The last kings of England to have had new names were all foreigners whose parents would not have known they would own day get the top job in London; George I was a German and way down the list of heirs to the English crown, while James VI/I and his son Charles I both came from Scotland. Charles was in any case the younger son, his elder brother having been called Henry, to emphasise their descent from England’s Henry VII. (By the time James had married it was obviously highly likely he would inherit the throne of England.)
George I’s grandson, the Prince of Wales, was name Frederick, but died before his hated father (he was possibly killed playing cricket, although it was never proven), joining that list of kings of England that never were, Alphonso, Arthur and Albert. Victoria’s eldest son Albert was named after her beloved husband the consort, but the old man was not so beloved of the son who chose instead the title Edward VII. When his grandson Bertie was forced onto the throne in 1936 he went for George to highlight continuity with his father.
So there are only a limited number of names to choose; Charles, Edward, William and Henry are already taken in the immediate royal family, and it is not the custom today to repeat names in this or any other family. Names associated with tarnished monarchs are rarely repeated, so that John and Richard, the last bearers of which both killed nephews (although John’s nephew was older and somewhat deserved it) are out for being too brutal, and Stephen for being too weak. James II is considered a tyrant and loser by everyone except Catholics, and papists are hardly at the cultural vanguard right now. So that leaves only George, which at 10/1 seems like very good odds to me, especially as George VI is fondly regarded (helped by the recent film, The King’s Speech).

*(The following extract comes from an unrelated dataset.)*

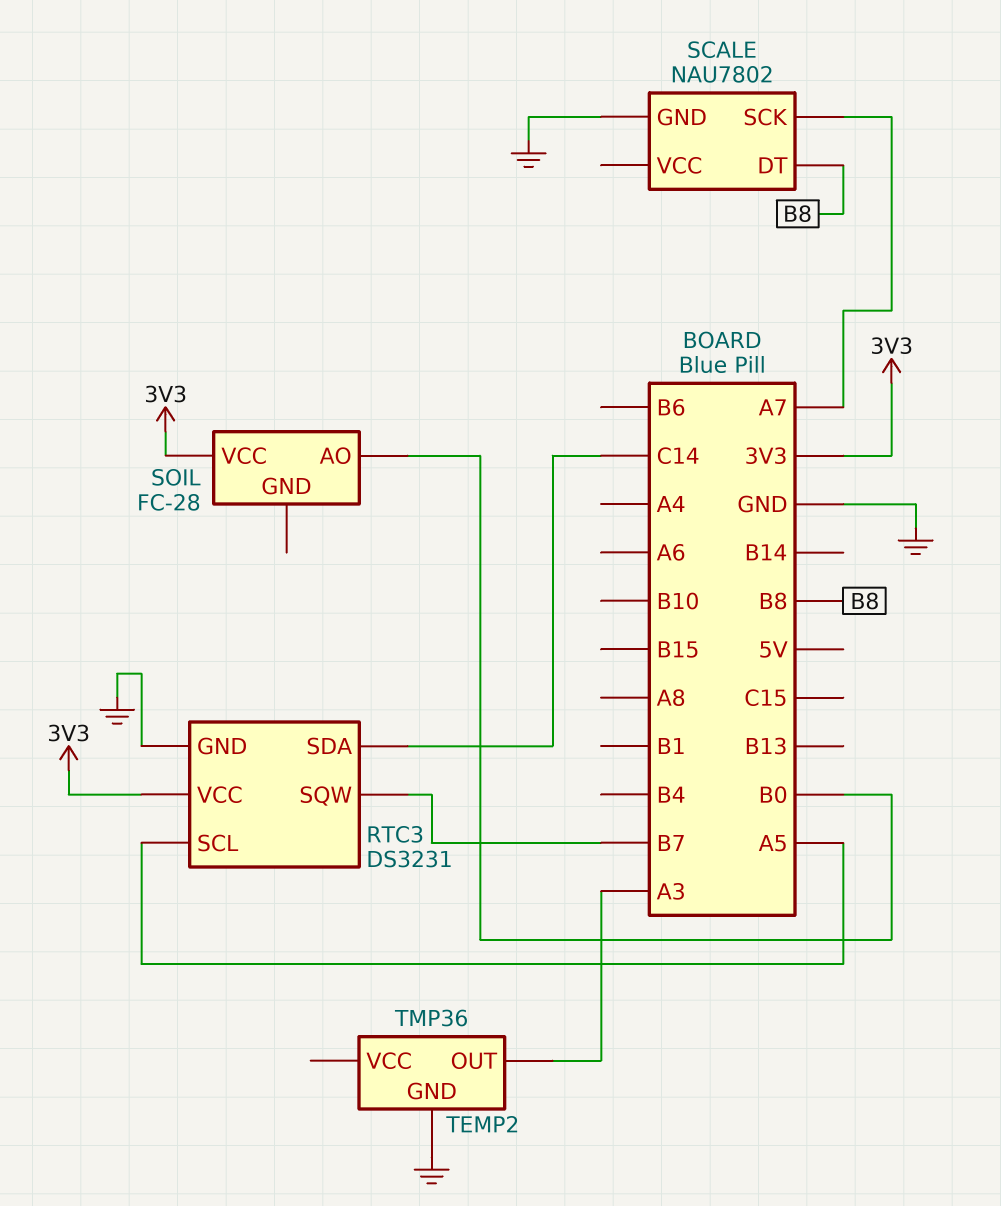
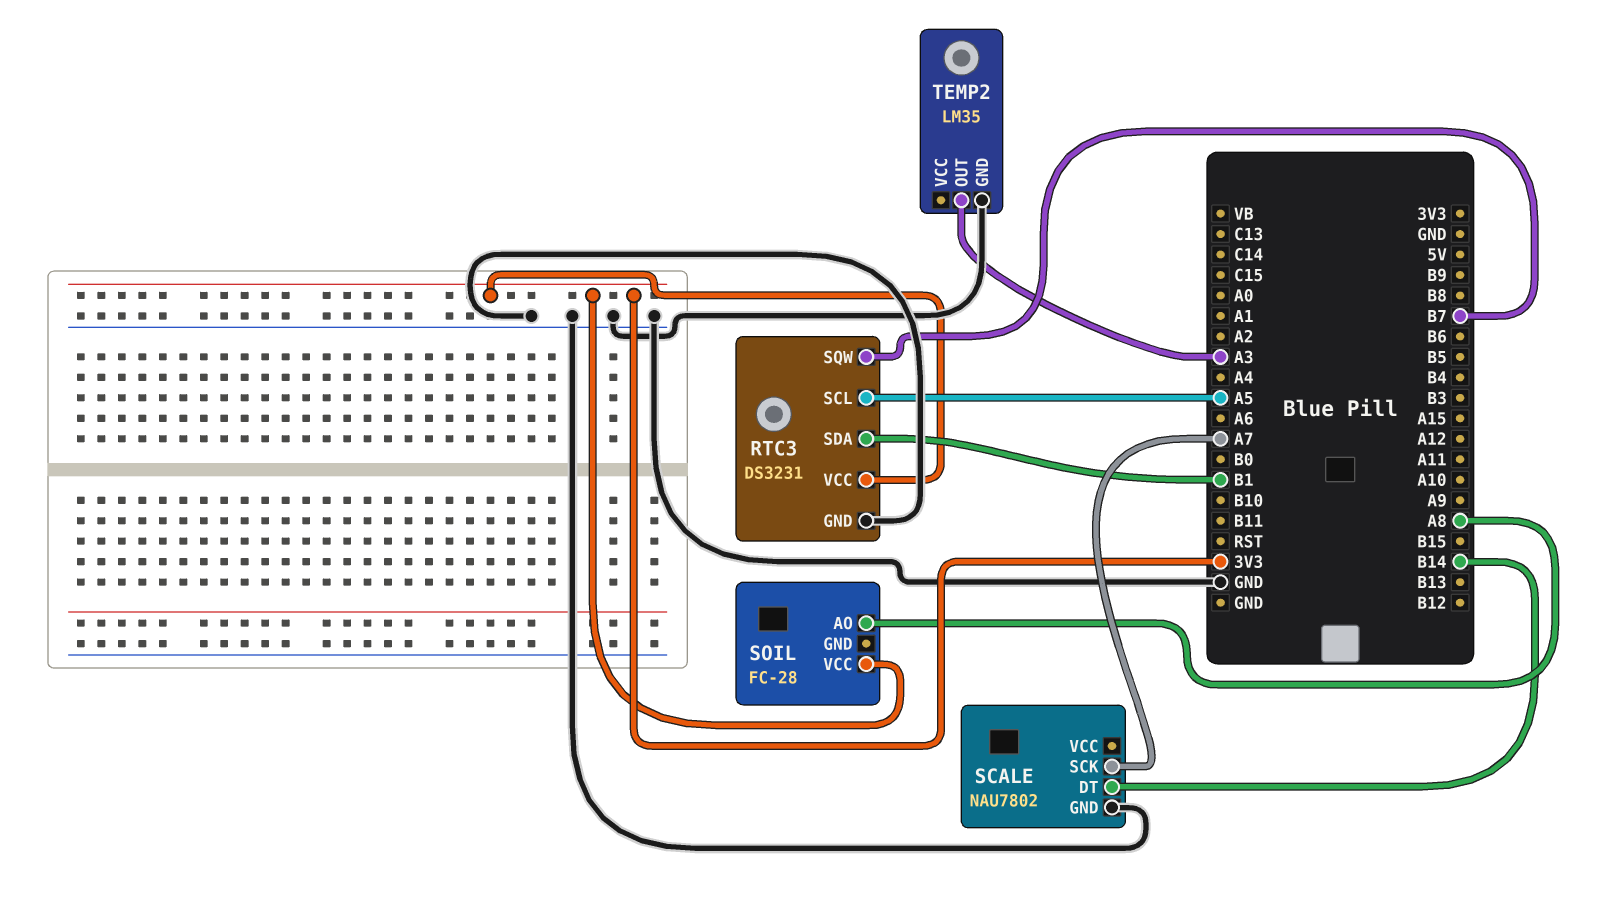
RTC3 pin SDA: C14 -> B1
SCALE pin DT: B8 -> B14
SOIL pin AO: B0 -> A8
TEMP2: TMP36 -> LM35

As for girls, Alexandra and Charlotte are the favourites, both elegant and regal names (the wives of Edward VII and George IV respectively). Victoria seems like a good bet, as does Elizabeth, the Queen being aged and at the peak of her popularity. But who knows? Perhaps we’ll have Queen Diana. The more I read about the late princess the more I admire this kind and loving woman, and come to think that her reputation was rather tarnished by the morons who hung around outside Buckingham Palace, bullying the Queen into joining their collective hysteria in that strange week in 1997. Now with the royals soaring in popularity that seems like a very, very long time ago.